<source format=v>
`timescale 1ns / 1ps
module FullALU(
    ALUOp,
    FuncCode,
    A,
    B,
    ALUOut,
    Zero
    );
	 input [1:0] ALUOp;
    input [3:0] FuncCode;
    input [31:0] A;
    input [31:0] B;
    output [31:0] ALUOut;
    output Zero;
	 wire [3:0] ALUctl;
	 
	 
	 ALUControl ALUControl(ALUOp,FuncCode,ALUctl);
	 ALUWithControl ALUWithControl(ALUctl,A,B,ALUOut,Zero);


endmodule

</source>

==

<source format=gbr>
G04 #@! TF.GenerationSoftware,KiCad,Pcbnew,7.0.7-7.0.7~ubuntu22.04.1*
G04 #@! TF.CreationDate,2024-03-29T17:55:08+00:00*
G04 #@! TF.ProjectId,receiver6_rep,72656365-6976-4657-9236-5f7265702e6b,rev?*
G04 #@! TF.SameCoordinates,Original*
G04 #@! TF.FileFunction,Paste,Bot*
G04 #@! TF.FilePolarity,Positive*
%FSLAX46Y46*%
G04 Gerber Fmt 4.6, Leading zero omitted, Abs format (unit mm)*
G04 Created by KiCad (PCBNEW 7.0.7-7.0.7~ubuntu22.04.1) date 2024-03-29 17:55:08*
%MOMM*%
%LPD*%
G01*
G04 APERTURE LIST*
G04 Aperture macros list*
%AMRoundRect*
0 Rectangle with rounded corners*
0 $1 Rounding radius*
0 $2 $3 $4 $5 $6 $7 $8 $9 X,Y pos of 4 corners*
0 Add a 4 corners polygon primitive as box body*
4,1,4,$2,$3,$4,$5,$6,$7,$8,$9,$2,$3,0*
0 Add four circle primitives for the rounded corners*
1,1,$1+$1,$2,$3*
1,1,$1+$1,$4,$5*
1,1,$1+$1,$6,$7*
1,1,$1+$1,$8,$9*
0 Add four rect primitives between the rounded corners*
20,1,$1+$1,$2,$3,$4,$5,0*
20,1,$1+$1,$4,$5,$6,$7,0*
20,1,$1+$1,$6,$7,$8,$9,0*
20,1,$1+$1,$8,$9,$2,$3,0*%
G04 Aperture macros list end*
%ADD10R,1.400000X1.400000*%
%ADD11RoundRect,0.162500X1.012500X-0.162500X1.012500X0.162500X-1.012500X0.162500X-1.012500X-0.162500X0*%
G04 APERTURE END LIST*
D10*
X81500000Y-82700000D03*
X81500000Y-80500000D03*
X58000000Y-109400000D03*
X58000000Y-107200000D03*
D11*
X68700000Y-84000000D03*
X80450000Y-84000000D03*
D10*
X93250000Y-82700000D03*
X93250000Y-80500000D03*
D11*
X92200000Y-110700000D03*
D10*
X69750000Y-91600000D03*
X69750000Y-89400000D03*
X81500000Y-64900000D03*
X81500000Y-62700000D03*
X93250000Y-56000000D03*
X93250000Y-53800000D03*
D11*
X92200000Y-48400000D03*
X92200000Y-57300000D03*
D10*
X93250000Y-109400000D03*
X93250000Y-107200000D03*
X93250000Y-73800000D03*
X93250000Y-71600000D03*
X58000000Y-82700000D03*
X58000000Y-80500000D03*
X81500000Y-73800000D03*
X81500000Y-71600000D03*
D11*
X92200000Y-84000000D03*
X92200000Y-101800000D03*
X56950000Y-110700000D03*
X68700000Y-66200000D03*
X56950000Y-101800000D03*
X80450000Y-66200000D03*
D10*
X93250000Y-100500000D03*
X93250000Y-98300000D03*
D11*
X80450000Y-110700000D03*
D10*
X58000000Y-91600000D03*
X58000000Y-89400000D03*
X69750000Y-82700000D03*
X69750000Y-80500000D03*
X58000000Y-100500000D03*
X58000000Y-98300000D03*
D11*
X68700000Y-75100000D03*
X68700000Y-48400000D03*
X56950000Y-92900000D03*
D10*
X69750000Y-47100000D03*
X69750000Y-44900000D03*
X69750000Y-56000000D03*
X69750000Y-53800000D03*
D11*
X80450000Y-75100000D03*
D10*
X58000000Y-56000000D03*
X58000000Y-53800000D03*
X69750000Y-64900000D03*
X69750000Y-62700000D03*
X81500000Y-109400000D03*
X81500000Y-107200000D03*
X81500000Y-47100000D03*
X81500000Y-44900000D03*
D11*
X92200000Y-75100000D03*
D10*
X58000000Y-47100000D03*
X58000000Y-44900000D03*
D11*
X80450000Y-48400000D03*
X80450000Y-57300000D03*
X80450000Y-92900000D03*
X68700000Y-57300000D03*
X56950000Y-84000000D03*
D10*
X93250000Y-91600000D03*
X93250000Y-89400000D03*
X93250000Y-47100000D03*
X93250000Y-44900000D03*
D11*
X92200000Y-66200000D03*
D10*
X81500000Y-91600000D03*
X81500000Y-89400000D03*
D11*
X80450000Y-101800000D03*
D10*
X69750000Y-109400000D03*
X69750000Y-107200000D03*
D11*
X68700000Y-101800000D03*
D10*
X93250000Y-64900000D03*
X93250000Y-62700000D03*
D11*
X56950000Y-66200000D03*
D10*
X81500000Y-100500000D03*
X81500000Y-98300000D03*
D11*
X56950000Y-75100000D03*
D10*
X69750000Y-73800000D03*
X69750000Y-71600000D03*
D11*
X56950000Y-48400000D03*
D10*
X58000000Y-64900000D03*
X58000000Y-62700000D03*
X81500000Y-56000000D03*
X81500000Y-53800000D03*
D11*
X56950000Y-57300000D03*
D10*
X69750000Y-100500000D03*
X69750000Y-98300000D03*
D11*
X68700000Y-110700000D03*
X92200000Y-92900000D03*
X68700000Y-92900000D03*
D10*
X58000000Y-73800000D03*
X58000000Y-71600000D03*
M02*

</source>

= To-do item =
I need every line of the material that includes "rounded", so please copy them out.

= Response =
0 Rectangle with rounded corners*
0 Add four circle primitives for the rounded corners*
0 Add four rect primitives between the rounded corners*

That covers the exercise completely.